Rebusca entre sus pertenencias hasta sacar el gastado diario que llevaba desde hacía años. Lo pone al lado de lo que queda del muchacho y pronuncia el hechizo. Duele, duele mucho más que lo que le hizo sentir, y otro con menos fuerza de voluntad ya estaría gritando. Él no. Aprieta los dientes y resopla mientras realiza los movimientos precisos. Encuentra el hueco recién abierto en su interior y lo fuerza a alargarse, tironea con todas sus fuerzas hasta que se rompe por el otro lado. Casi puede oír ese desgarro. Lo que queda es la misma esencia de lo que ha dejado atrás, reducida, pero igual. La fusión con el diario es de lejos más sencilla. Para finalizar, el hechizo para sellarlo.

Cuando acaba siente que la cabeza le palpita como si alguien estuviera inflando y desinflando un sapo dentro de su cráneo. Debe recostarse contra la cabecera y dejar que pasen los minutos, permitir que su cuerpo asimile el hecho. No tarda en sentirse mejor. Agotado, exhausto y algo mareado, pero increíblemente satisfecho. Lo ha conseguido. Puede hacerlo. Tenía sus dudas pero... al final lo logró.

Comienza a reírse. No puede evitarlo. La alegría se le mezcla con la incredulidad en un caldero burbujeante. ¿Cómo pudo haber creído que no lo conseguiría? ¡Qué tonto había sido permitiéndose pensarlo! ¿No era el heredero del mismo Salazar Slytherin? ¿No había sacado al basilisco, demostrando que la leyenda era cierta? No existían límites para él. Ahora lo tenía claro.

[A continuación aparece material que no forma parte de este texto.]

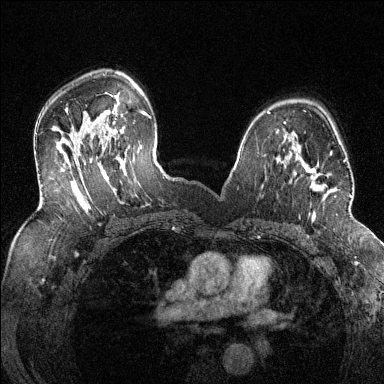
Breast MRI (dynamic contrast-enhanced), one axial slice. Position 88 of 144 along the scan axis. Dynamic contrast-enhanced series, time point 2 of 6 at this slice position (early post-contrast). 1.5 T. TE 1.7 ms, TR 4.6 ms. 1.2 mm slice thickness. 384 × 384 image matrix, field of view 320 × 320 mm. Female patient.
Structures marked on this image (semi-automatically segmented with operator editing):
- enhancing-tissue mask used for the functional tumour volume (all voxels passing the contrast-enhancement thresholds inside the analysis volume; usually the tumour): bounding box <286,149,352,218> (left, top, right, bottom; pixels)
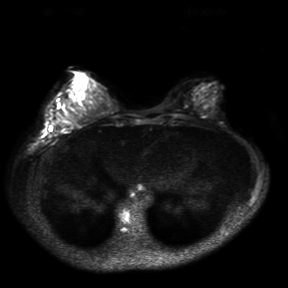
Breast MRI, one axial slice. Slice 11 of 30 in the series (ordered by position). Diffusion-weighted series; image 2 of 4 stored at this slice position (different b-values; order by instance number). 3 T. 4 mm slice thickness. 288 × 288 image matrix, field of view 360 × 360 mm. Female patient.
Outlined on this slice (outlined manually by an expert reader):
- tumour on diffusion-weighted imaging: bounding box [x1, y1, x2, y2] px = [60, 116, 64, 122]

Todavía necesita unos segundos más antes de hallarse en condiciones de pensar de forma práctica. Tenía que vestir de nuevo al muchacho, eliminar cualquier rastro de su presencia y regresar al orfanato. La poción de sueño que mezcló en la botella favorita de la encargada no duraría por siempre. Cuando se levanta por fin de la cama, listo para cambiarse, nota una zona fría sobre una de sus piernas y baja la vista. ¿En qué momento se había corrido? No tiene idea y al poco rato deja de interesarle. Realiza lo que hace falta tal cual lo tenía planeado. Carga con la pesada mochila del muchacho al hombro. Le mueve los dedos, todavía blandos, para que se cierren en torno a su varita. Ya no la necesita para modificar la memoria del recepcionista. Le contempla una última vez antes de cerrar la puerta.

—Adiós, Tom.

Siempre fue una graciosa coincidencia que compartieran el mismo nombre.